Ex-Nazi death camp guard dies

2012-03-18 09:19

Berlin - Former Nazi death camp guard John Demjanjuk, convicted last year in one of the last trials linked to the Holocaust, has died aged 91 at a care home in southern Germany, police said.

The Ukrainian-born man was found guilty of more than 27 000 counts of accessory to murder from the six-month period when he was a guard in Poland at the Sobibor death camp in 1943.

An ailing Demjanjuk was sentenced by a Munich court in May to five years imprisonment, but was released pending an appeal before a federal court, having already spent nearly two years in prison.

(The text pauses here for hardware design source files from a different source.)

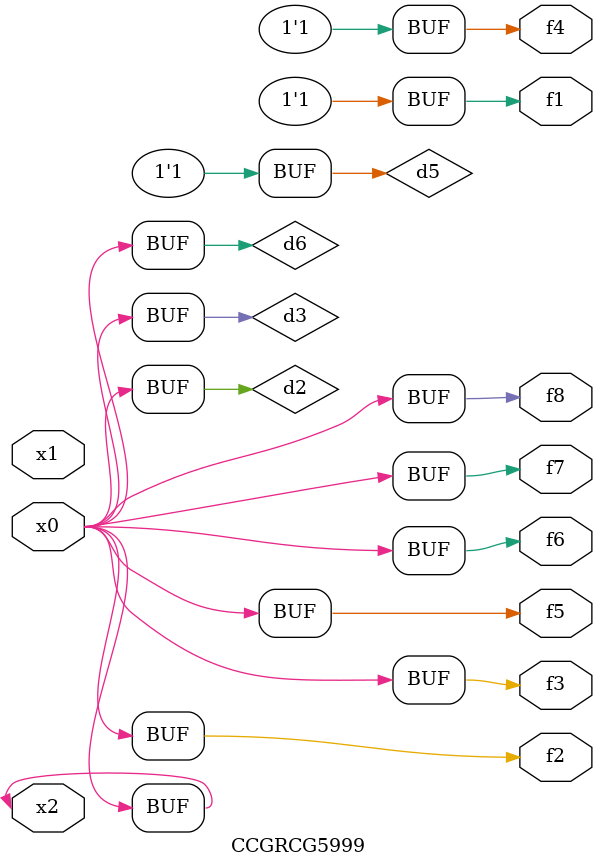
<source format=v>
module CCGRCG5999(
	input x0, x1, x2,
	output f1, f2, f3, f4, f5, f6, f7, f8
);

	wire d1, d2, d3, d4, d5, d6;

	xnor (d1, x2);
	buf (d2, x0, x2);
	and (d3, x0);
	xnor (d4, x1, x2);
	nand (d5, d1, d3);
	buf (d6, d2, d3);
	assign f1 = d5;
	assign f2 = d6;
	assign f3 = d6;
	assign f4 = d5;
	assign f5 = d6;
	assign f6 = d6;
	assign f7 = d6;
	assign f8 = d6;
endmodule

</source>
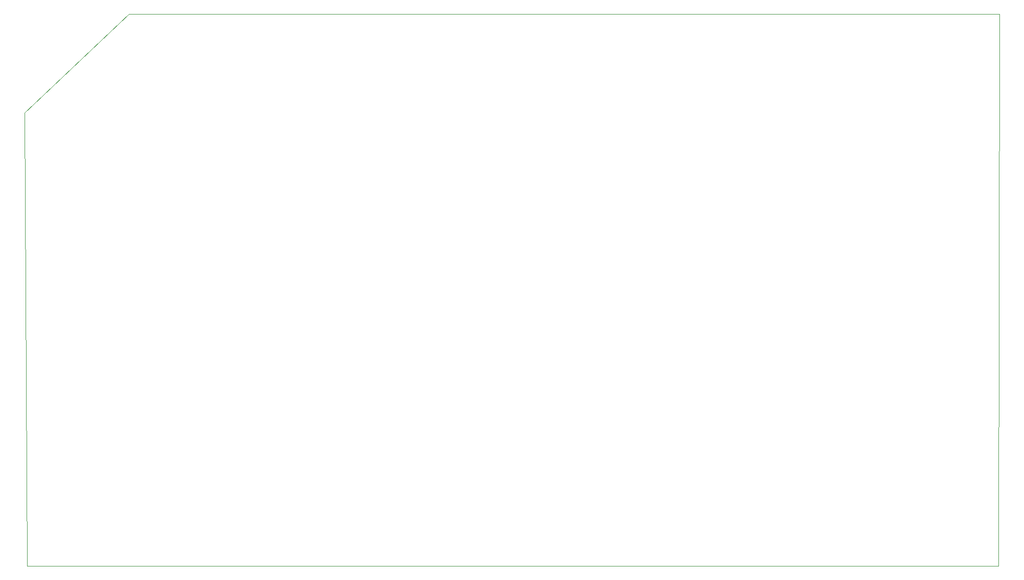
<source format=gbr>
%TF.GenerationSoftware,KiCad,Pcbnew,(5.1.9-0-10_14)*%
%TF.CreationDate,2021-06-18T00:48:09+02:00*%
%TF.ProjectId,V3,56332e6b-6963-4616-945f-706362585858,rev?*%
%TF.SameCoordinates,Original*%
%TF.FileFunction,Profile,NP*%
%FSLAX46Y46*%
G04 Gerber Fmt 4.6, Leading zero omitted, Abs format (unit mm)*
G04 Created by KiCad (PCBNEW (5.1.9-0-10_14)) date 2021-06-18 00:48:09*
%MOMM*%
%LPD*%
G01*
G04 APERTURE LIST*
%TA.AperFunction,Profile*%
%ADD10C,0.100000*%
%TD*%
G04 APERTURE END LIST*
D10*
X249800000Y-49400000D02*
X249600000Y-142700000D01*
X102800000Y-49400000D02*
X249800000Y-49400000D01*
X85200000Y-66100000D02*
X102800000Y-49400000D01*
X85600000Y-142700000D02*
X85200000Y-66100000D01*
X249600000Y-142700000D02*
X85600000Y-142700000D01*
M02*

</source>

The judge justified his release by saying Demjanjuk was no longer a threat and was unlikely to abscond, being stateless, after the United States had revoked his citizenship.

Police in the southern state of Bavaria said he died on Saturday in a home for the elderly in the town of Bad Feilnbach. Prosecutors would conduct a routine investigation into the cause of death, they added.

Cause of death

The prosecutor's office opened a routine enquiry into the cause of death, police said.

The US Office for Special Investigations, which investigates Nazi criminals, called Sobibor "as close an approximation of Hell as has ever been created on this Earth."

An estimated total of 150 000 to 250 000 people were exterminated there.

Demjanjuk vigorously denied the charges and appealed his conviction, arguing throughout the proceedings that he had been a victim of the Nazis, having been captured by them as a prisoner of war.

"My father fell asleep with the Lord today as a victim and survivor of Soviet and German brutality from childhood 'til death," said John Demjanjuk jun, who spent years defending his father in courts of law and public opinion.

"History will show Germany shamefully used him as a scapegoat to blame helpless Ukrainian POWs for the deeds of Nazi Germany," Demjanjuk, who lives in Ohio, told AFP in an e-mailed statement.

Closure

For Jules Schelvis, a Dutch survivor of the Sobibor death camp, the death brought some kind of closure.

"The Demjanjuk affair is over. Demjanjuk has had his judgement and he has died knowing that he will be judged again," Schelvis, a witness in the prison guard's trial, told Dutch television.

While there was no irrefutable evidence of his presence or actions at Sobibor in German-occupied Poland, the German court, in a landmark ruling, said it was convinced he had been a guard there, and was thus automatically implicated in killings carried out at the time, mainly of Dutch Jews.

During his trial, Demjanjuk denied recruitment by the Germans to serve as a guard in an extermination camp, but never gave details about how he spent his time as a POW.

After the war, he went to live in the United States, raising three children there and working in the auto industry.

Found guilty

But in 1986, he was hauled before a court in Jerusalem accused of being "Ivan the Terrible," an infamous Ukrainian guard at the Treblinka death camp.

Found guilty of all charges and sentenced to death in 1988, he was freed five years later when evidence surfaced suggesting Israel had got the wrong man.

One of the Israeli judges, Dalia Dorner, remained convinced that he was the right man.

"He was identified by 11 survivors, and a former SS, it wasn't possible to get it wrong," she told Israeli public radio.

Demjanjuk returned to the United States, but when new information emerged suggesting he had served as a guard at other Nazi camps, he was stripped of his citizenship in 2002 for lying about his war record on immigration forms.

Legal wrangling

Years of legal wrangling ensued and he was deported from the United States to Germany in 2009 to face trial, this time for being at Sobibor.

After his conviction, the two dozen co-plaintiffs in the trial - relatives of those murdered at Sobibor - expressed regret that Demjanjuk never showed remorse.

Based on the precedent set by the Demjanjuk case requiring a less rigid standard of proof, the Nazi-hunting Simon Wiesenthal Centre launched a new drive in Germany in December to catch the last perpetrators of the Holocaust.

Efraim Zuroff, director in Israel of the Simon Wiesenthal centre that specialises in tracking down former Nazis, deplored the fact that Demjanjuk had died "in a bed in a home in Germany rather than in a prison cell."

French Nazi-hunter Serge Klarsfeld welcomed the news of Demjanjuk's death, saying that "a world without Demjanjuk is better than one with Demjanjuk."

Richard Prasquier, the president of the CRIF umbrella group of French Jewish organisations, said German authorities' pursuit of Demjanjuk to the last had been justified.

"A number of guards did the dirty work for Germany," he said.

Considering the horrors of the Holocaust, "it is only normal that we try to track down those responsible - it is not relentlessness, it is simply because the extermination of an entire people is extraordinary."